> **What is expected**: The expected output is the exact lines from the one containing "T : + 44 (0)20" through the end of the data, inclusive, and nothing else.

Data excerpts

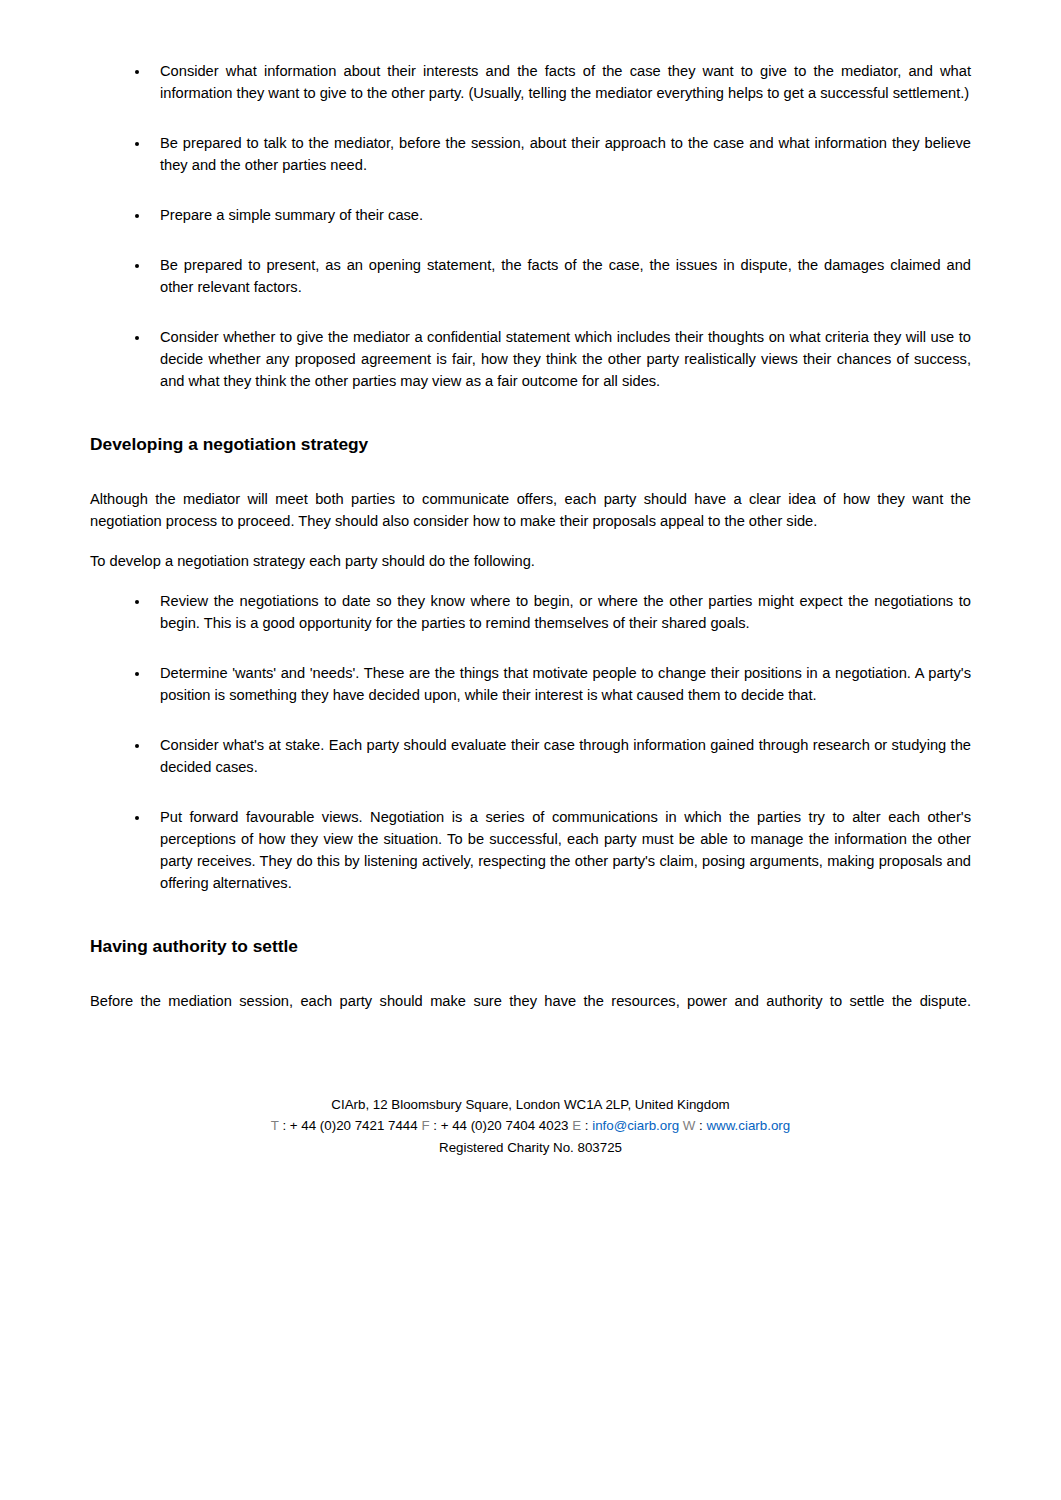Consider what information about their interests and the facts of the case they want to give to the mediator, and what information they want to give to the other party. (Usually, telling the mediator everything helps to get a successful settlement.)
Be prepared to talk to the mediator, before the session, about their approach to the case and what information they believe they and the other parties need.
Prepare a simple summary of their case.
Be prepared to present, as an opening statement, the facts of the case, the issues in dispute, the damages claimed and other relevant factors.
Consider whether to give the mediator a confidential statement which includes their thoughts on what criteria they will use to decide whether any proposed agreement is fair, how they think the other party realistically views their chances of success, and what they think the other parties may view as a fair outcome for all sides.
Developing a negotiation strategy
Although the mediator will meet both parties to communicate offers, each party should have a clear idea of how they want the negotiation process to proceed. They should also consider how to make their proposals appeal to the other side.
To develop a negotiation strategy each party should do the following.
Review the negotiations to date so they know where to begin, or where the other parties might expect the negotiations to begin. This is a good opportunity for the parties to remind themselves of their shared goals.
Determine 'wants' and 'needs'. These are the things that motivate people to change their positions in a negotiation. A party's position is something they have decided upon, while their interest is what caused them to decide that.
Consider what's at stake. Each party should evaluate their case through information gained through research or studying the decided cases.
Put forward favourable views. Negotiation is a series of communications in which the parties try to alter each other's perceptions of how they view the situation. To be successful, each party must be able to manage the information the other party receives. They do this by listening actively, respecting the other party's claim, posing arguments, making proposals and offering alternatives.
Having authority to settle
Before the mediation session, each party should make sure they have the resources, power and authority to settle the dispute.
CIArb, 12 Bloomsbury Square, London WC1A 2LP, United Kingdom
T : + 44 (0)20 7421 7444 F : + 44 (0)20 7404 4023 E : info@ciarb.org W : www.ciarb.org
Registered Charity No. 803725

> **Output below**:
T : + 44 (0)20 7421 7444 F : + 44 (0)20 7404 4023 E : info@ciarb.org W : www.ciarb.org
Registered Charity No. 803725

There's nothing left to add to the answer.